二人の秘密

「柚希ちゃん!!」


 体育館の床に倒れ込んだまま、微動だにしない柚希、

 うつ伏せになった身体をゆっくりと抱え起こす、


「柚希ちゃん! 大丈夫!」


「う、う……」

 俺の呼びかけに微かだが反応が返ってくる、良かった、意識はありそうだ、

 体育館の床は固い材質ではなく、ダンス用シートが敷かれており、

 適度な柔らかさが有った事が幸いしたが、まだ安心は出来ない。


「刀根先生、担架はありますか?」


「え、ええ、入り口のAED設置場所にあるから、取ってくるわ」

 さすが顧問の先生だ、他の部員が動揺している時でも冷静な対応だ、


「柚希、しっかりして!」

 萌衣ちゃんが慌てて駆け寄ってきて、そのまま柚希を揺り動かそうとする、


「駄目だよ! 萌衣ちゃん、脳震盪を起こしているかもしれないから」

 意識はあっても激しく頭を打っていたら、後々機能障害が出る恐れがある、


「あ、あっ、ごめんなさい…… でも私、どうしたらいいの?」

 あの勝ち気な萌衣が激しく動転している、今の柚希の状態を見たら無理も無い。


「萌衣ちゃん、医務室に連れて行くのを手伝って!」


「う、うん……」


 丁度、刀根先生が担架を持ってきてくれた、


「萌衣ちゃん、足のほうを持ってくれる」

 冷静に指示を出しながら、柚希の上半身を後ろから抱き起こす、

 柚希の頭が俺の胸に密着する、女装でブラに詰め物をしてあるお陰で、

 柔らかいクッション替わりになり、救護に丁度良い、

 胸が柔らかいのも、こんな所で役に立つんだな。


 そのまま、柚希を担架に乗せ、騒然とした体育館を後にする、

 柚希、待ってろよ、心の中で繰り返しながら医務室に急ぐ。


 放課後の校内は生徒も少なかったが、医務室には看護師さんが駐在しており、

 応急処置として簡単な診断を行ってくれた、

 幸い、外傷も無く軽い脳震盪で、しばらく安静にしていれば大丈夫との事だ。


 医務室のベットに横になった、柚希の穏やかな寝顔を見つめながら、

 俺達二人の間に安堵の溜息が漏れる……


「良かったぁ、柚希が無事で……」

 萌衣ちゃんの目には涙が浮かんでいる、すごく心配したんだな、


「あっ、ゴメンね、沙織ちゃん、思わず取り乱しちゃって、

 私と柚希はね、ダンス部だけでなく、一番の仲良しなんだ……

 知り合ったのは柚希が半年前に、この学園に転校してきてからなんだ。
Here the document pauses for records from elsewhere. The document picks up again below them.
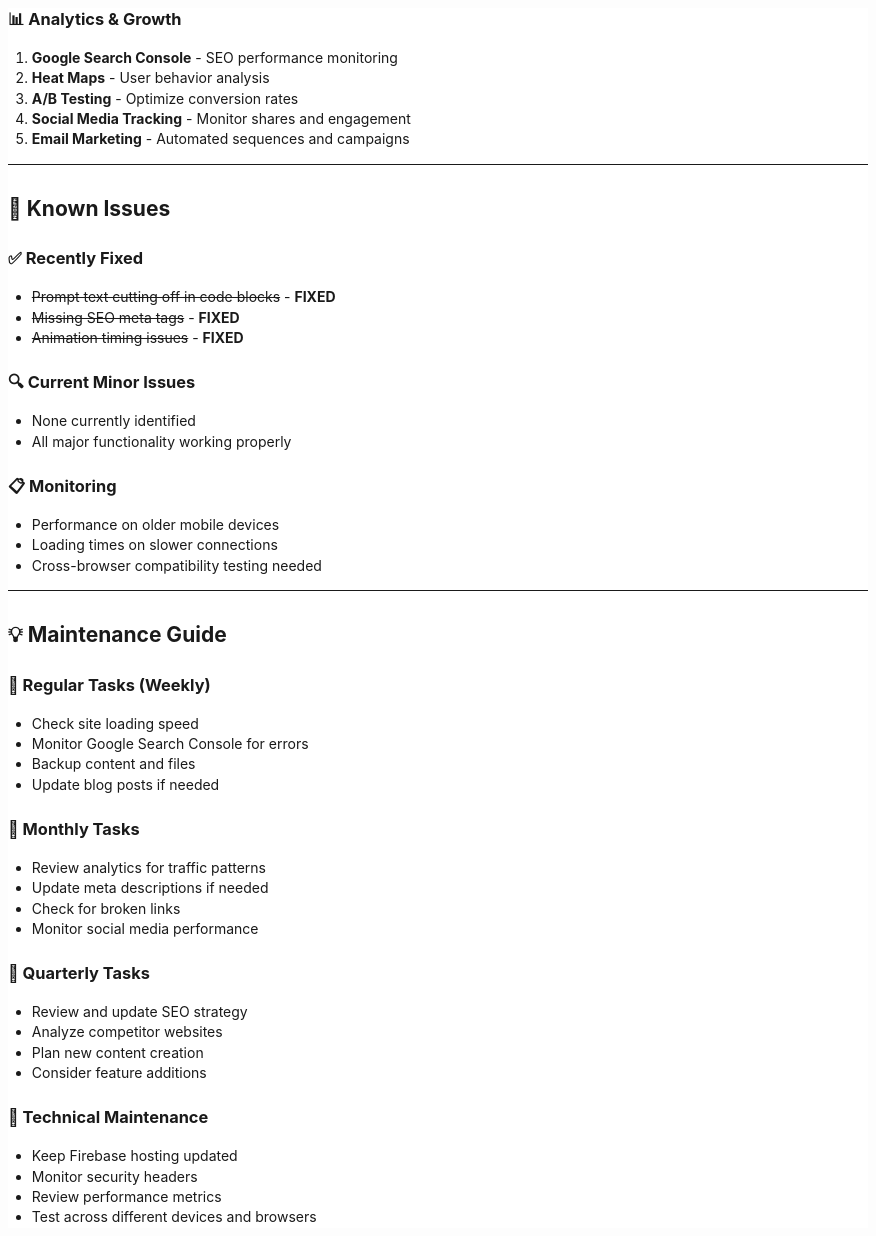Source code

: ### **📊 Analytics & Growth**
1. **Google Search Console** - SEO performance monitoring
2. **Heat Maps** - User behavior analysis
3. **A/B Testing** - Optimize conversion rates
4. **Social Media Tracking** - Monitor shares and engagement
5. **Email Marketing** - Automated sequences and campaigns

---

## 🐛 Known Issues

### **✅ Recently Fixed**
- ~~Prompt text cutting off in code blocks~~ - **FIXED**
- ~~Missing SEO meta tags~~ - **FIXED**
- ~~Animation timing issues~~ - **FIXED**

### **🔍 Current Minor Issues**
- None currently identified
- All major functionality working properly

### **📋 Monitoring**
- Performance on older mobile devices
- Loading times on slower connections
- Cross-browser compatibility testing needed

---

## 💡 Maintenance Guide

### **📅 Regular Tasks (Weekly)**
- Check site loading speed
- Monitor Google Search Console for errors
- Backup content and files
- Update blog posts if needed

### **📅 Monthly Tasks**
- Review analytics for traffic patterns
- Update meta descriptions if needed
- Check for broken links
- Monitor social media performance

### **📅 Quarterly Tasks**
- Review and update SEO strategy
- Analyze competitor websites
- Plan new content creation
- Consider feature additions

### **🔧 Technical Maintenance**
- Keep Firebase hosting updated
- Monitor security headers
- Review performance metrics
- Test across different devices and browsers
」


 柚希がこの街に戻ってきたのは半年前だったのか……

 柚希の家にお泊まりした時の話が思い出された、

 俺の知らない柚希を萌衣ちゃんは色々知っているんだ、

 何故、クロスジェンダーの彼女は性別の入れ替わりを

 コントロール出来るようになったのか?


「萌衣ちゃん,柚希ちゃんとの出会った時の事、聞かせてくれない?」


 彼女はちょっと驚いた顔をしたが、すぐに溢れるような笑顔に戻り、

「そうだね、沙織ちゃんとも同じ位、仲良しになりたいし、

 本当は誰かに聞いて欲しかったんだ、萌衣と柚希の出会った時の事、

 そして、二人で秘密を共有している事……」


  今、二人で共有している秘密って、いったい何なんだ……

 傍らで寝息を立てる柚希に、俺は視線を落とした。